It’s a way for select creators to make money
Valve famously “didn’t understand exactly what [it] was doing” when it tried letting people charge money for their The Elder Scrolls V: Skyrim mods on Steam. There was enough of a backlash that those plans quickly fell through, and refunds were issued, but the company hinted that it would experiment with paying community creators again in the future. That time is now.
The company has introduced Custom Game Passes, a new method for rewarding the folks behind popular Dota 2 custom games. The games themselves will continue to be free, but players will be able to buy passes to receive “additional content or features” on a 30-day basis, with revenue split between the creator and Valve just as it is for full games sold on Steam.
The first and only pass available at the time of writing is for Roshpit Champions, and it costs $1 per month (note: passes won’t auto renew). In the developer’s own words, these are the benefits:
- 8 more character save slots
- 18 more stash slots
- A 50% immortal drop rate buff and 10% EXP gain. This buff is shared with all party members and stacks with other custom game passes.
- A gold kill counter at the top of the UI to show who is a premium player.
- Most importantly, purchasing a premium ticket supports the game and allows us to build content better, faster, more consistently.
Not just any game can sell a pass. “The process will be curated by the Dota team,” says Valve. “We will be carefully selecting which custom games are able to offer a Custom Game Pass, selecting only games which have already established a sizeable community and are mature enough to offer good value to customers. Ultimately, players will help determine which games are right for a pass by choosing to play and engage with growing communities, and the Dota team will continue to work with the custom game community to identify good candidates.”

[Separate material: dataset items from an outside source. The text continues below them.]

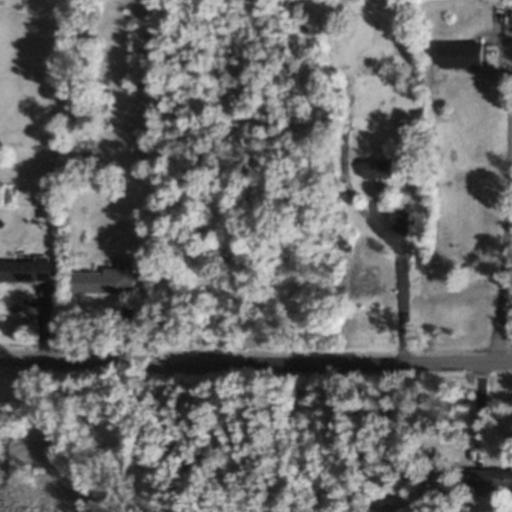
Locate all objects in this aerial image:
building: (461, 54)
building: (379, 168)
road: (506, 223)
building: (27, 268)
building: (109, 278)
road: (404, 295)
road: (255, 360)
building: (492, 476)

Valve has also talked through its plans in an interview with PC Gamer. The outlet brought up pay-to-win incentives, which is one of the biggest concerns, to which Valve replied: “If we see custom game developers designing Custom Game Pass rewards that are hostile to custom game players, we will work with the developers to improve their design. If necessary, we will remove the custom game’s right to sell Custom Game Passes. We believe it’s unlikely that custom game creators who have successfully created and continuously maintained a high-quality custom game would knowingly destroy both their game and their community with a badly-designed premium reward scheme.”
The official line is that “Creators should focus on rewards that provide premium value to pass owners without harming the experience of users who have not chosen to purchase a pass.”
Additionally, refunds are available within the first 48 hours after paying for a Custom Game Pass.
This system does sound like an improvement over the paid Skyrim mod situation, but I don’t know that Valve has had the best track record when it comes to curation. We’ll have to see how it goes. If you’re curious, maybe consider flipping some Steam Trading Cards and trying it out.